This research stems from two important considerations on the evolution of architecture and design. First, recent years have seen increasing interest in studying the urban form, due to the wider accessibility to geographic data and mapping tools. Second, the latest advancements in machine learning have provided researchers with a range of innovative tools. In light of these developments, this study aims to establish a comprehensive, systematic methodology for identifying and analyzing urban form through the application of machine learning techniques.
The emergence of urban morphology as a distinct strand within architectural literature, focusing on core components like streets, buildings, and blocks, sets the context for this study. Among these elements, urban blocks hold a pivotal role due to their central position and interactions with other components. This research concentrates on urban blocks, specifically focusing on their detection and classification using machine learning techniques. It delves into the interplay between urban morphology and advancements in artificial intelligence (AI), aiming to integrate these fields to gain deeper insights into urban form elements.
In addition to the introductory chapter, this study is organized into three distinct parts, each with a specific focus and set of objectives. The first part is devoted to developing a theoretical framework on the mapping of urban morphology in relation to AI applications, emphasizing the contemporary shift towards quantitative and data-driven approaches in analyzing urban form. This part delves into the quantification of urban form, the role of data-driven studies in urban analysis, and the critical impact of AI and remote sensing technologies in this field. It also presents a comprehensive review of various definitions found in the literature and introduces a novel, systematic approach for defining this concept. This part comprehends chapters 1 and 2.
The second part, representing the core of the thesis, centers on the model application, offering a detailed workflow, analytical framework, and insights into the extraction process, delving into the detailed application of a model incorporating deep learning on exemplifying on urban block detection and classification. This part comprehends chapter 3.

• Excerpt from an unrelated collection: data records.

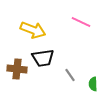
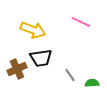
black trapezoid: moved 2 px left
brown cross: rotated 30 degrees counterclockwise
green semicircle: moved 1 px left, 1 px up; rotated 88 degrees clockwise
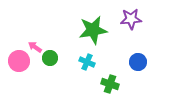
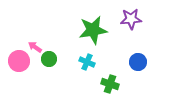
green circle: moved 1 px left, 1 px down
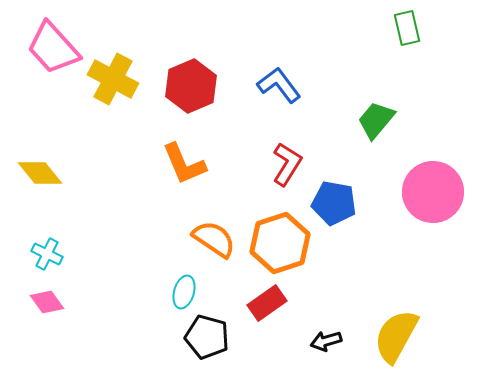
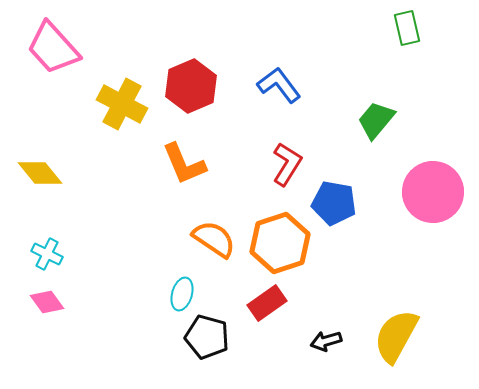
yellow cross: moved 9 px right, 25 px down
cyan ellipse: moved 2 px left, 2 px down
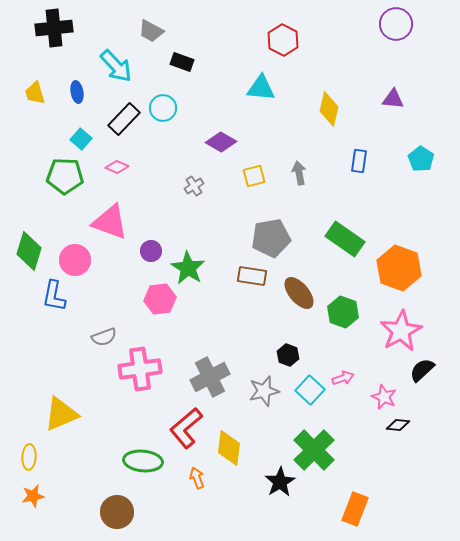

The final part focuses on the practical application of the method developed in this study. It delves into the urban block classification, analyzing the results derived from applying the model in different cities. This section examines the use of predefined metrics, conducts comparative analyses of clusters both within and across cities, and extends into the taxonomic comparison of two approaches, the conventional method, where blocks are defined based on their constituent elements (streets, plots, buildings) and classified based on their shape and size and the AI-driven approach. Additionally, it includes a thorough discussion on the feasibility and implications of this approach, thereby offering valuable insights into the future intersection of urban morphology and machine learning. This part comprehends chapters 4 and 5.
This research leverages high-resolution satellite imagery, capturing an extensive and diverse spectrum of urban forms from cities across Europe, America, and Asia. These images are accurately labeled to create a training dataset, an indispensable element in machine learning applications. In fact, the premise of supervised machine learning lies in training a model on a subset of data for which the variables of interest, those to be predicted, are known. In this study, the training dataset comprises a large collection of urban form images, with the urban block, the primary variable of interest, explicitly identified and marked by the researcher. Once the model ‘learns’ from this set of data, it can be used to make predictions on the presence or absence of urban blocks in previously unseen data, where the variable of interest is initially unknown.
The outcomes of this study delineate a comprehensive path for urban researchers to detect and classify urban forms. The results include the development of a taxonomy and a detailed analysis of its indicators, grounded in relevant literature. Beyond its conceptual contributions, the preliminary findings offer a glimpse into the outcomes of training and the evaluation of the supervised machine learning model utilized for the prediction and classification of urban blocks. This research marks a significant advancement in the integration of AI and machine learning techniques with urban morphology practices, laying the groundwork for a novel trajectory in future studies at this intersection. The study not only contributes to theoretical frameworks but also provides practical insights, exemplifying the potential of advanced technologies in reshaping urban research methodologies.